- _Stated exercise_
In the ray masks thread, what restriction does the original question put on the constructor code?

- _Text provided_

######

[Question] Efficiently generate ray masks?

Discussion of chess software programming and technical issues.

Moderator: Ras

dangi12012
Posts: 1062
Joined: Tue Apr 28, 2020 10:03 pm
Full name: Daniel Infuehr

[Question] Efficiently generate ray masks?

Post by dangi12012 »

Code: Select all

struct Rays{
   uint64_t Horizontal, 
   uint64_t Vertical,
   uint64_t Diag1,
   uint64_t Diag2

   Rays(int sq){
        //??
   }
}
What is the most efficient C++ code to generate all 4 rays inside the constructor? (no external lookup is allowed)
Worlds-fastest-Bitboard-Chess-Movegenerator
Daniel Inführ - Software Developer
User avatar
Desperado
Posts: 879
Joined: Mon Dec 15, 2008 11:45 am

Re: [Question] Efficiently generate ray masks?

Post by Desperado »

dangi12012 wrote: Sun Jan 16, 2022 2:23 pm

Code: Select all

struct Rays{
   uint64_t Horizontal, 
   uint64_t Vertical,
   uint64_t Diag1,
   uint64_t Diag2

   Rays(int sq){
        //??
   }
}
What is the most efficient C++ code to generate all 4 rays inside the constructor? (no external lookup is allowed)
Let us start with the public solutions like

Code: Select all


#define FileOf(S) ((S) & 7)

uint64_t M64::setup_rank(int s)
{
    static const uint64_t C = 0xFF;
    return C << (s & 56);
}

uint64_t M64::setup_file(int s)
{
    static const uint64_t C = 0x0101010101010101;
    return C << FileOf(s);
}

uint64_t M64::setup_diag(int sq)
{
    static const uint64_t C = 0x8040201008040201;
    int d = 8 * FileOf(sq) - (sq & 56);
    int n = -d & (d >> 31);
    int s = d & (-d >> 31);
    return (C >> s) << n;
}

uint64_t M64::setup_anti(int sq)

######

- _Entries supplied_
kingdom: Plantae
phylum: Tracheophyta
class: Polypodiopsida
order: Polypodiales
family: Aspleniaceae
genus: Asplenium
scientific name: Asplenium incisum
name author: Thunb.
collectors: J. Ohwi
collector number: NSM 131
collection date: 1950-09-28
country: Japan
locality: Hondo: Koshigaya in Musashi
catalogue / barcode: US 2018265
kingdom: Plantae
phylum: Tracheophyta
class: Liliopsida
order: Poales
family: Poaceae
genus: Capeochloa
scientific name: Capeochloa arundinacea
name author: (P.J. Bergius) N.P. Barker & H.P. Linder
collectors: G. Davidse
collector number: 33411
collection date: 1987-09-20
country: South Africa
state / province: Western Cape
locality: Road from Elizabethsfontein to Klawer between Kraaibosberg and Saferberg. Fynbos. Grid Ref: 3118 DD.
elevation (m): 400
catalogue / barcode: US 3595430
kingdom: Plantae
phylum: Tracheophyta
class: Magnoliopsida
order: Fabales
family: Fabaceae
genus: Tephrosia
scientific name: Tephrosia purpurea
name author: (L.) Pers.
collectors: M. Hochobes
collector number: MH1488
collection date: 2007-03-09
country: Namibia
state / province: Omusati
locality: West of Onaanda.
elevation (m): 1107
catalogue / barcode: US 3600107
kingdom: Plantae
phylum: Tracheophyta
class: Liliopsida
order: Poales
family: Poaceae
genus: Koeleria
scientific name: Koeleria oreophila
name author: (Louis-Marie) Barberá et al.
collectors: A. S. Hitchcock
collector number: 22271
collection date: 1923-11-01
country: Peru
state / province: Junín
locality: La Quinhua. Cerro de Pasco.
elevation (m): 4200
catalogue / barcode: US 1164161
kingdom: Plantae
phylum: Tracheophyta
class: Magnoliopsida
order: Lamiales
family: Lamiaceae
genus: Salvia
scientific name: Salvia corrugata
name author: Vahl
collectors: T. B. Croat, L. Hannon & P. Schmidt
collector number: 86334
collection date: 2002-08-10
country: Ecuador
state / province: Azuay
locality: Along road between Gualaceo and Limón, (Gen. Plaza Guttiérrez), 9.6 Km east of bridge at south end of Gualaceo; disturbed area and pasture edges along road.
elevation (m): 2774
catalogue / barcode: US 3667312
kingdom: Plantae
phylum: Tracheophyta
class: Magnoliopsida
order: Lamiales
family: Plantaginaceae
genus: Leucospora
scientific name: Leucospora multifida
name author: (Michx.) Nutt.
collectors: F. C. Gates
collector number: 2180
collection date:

######

- _Response below_
No external lookup is allowed.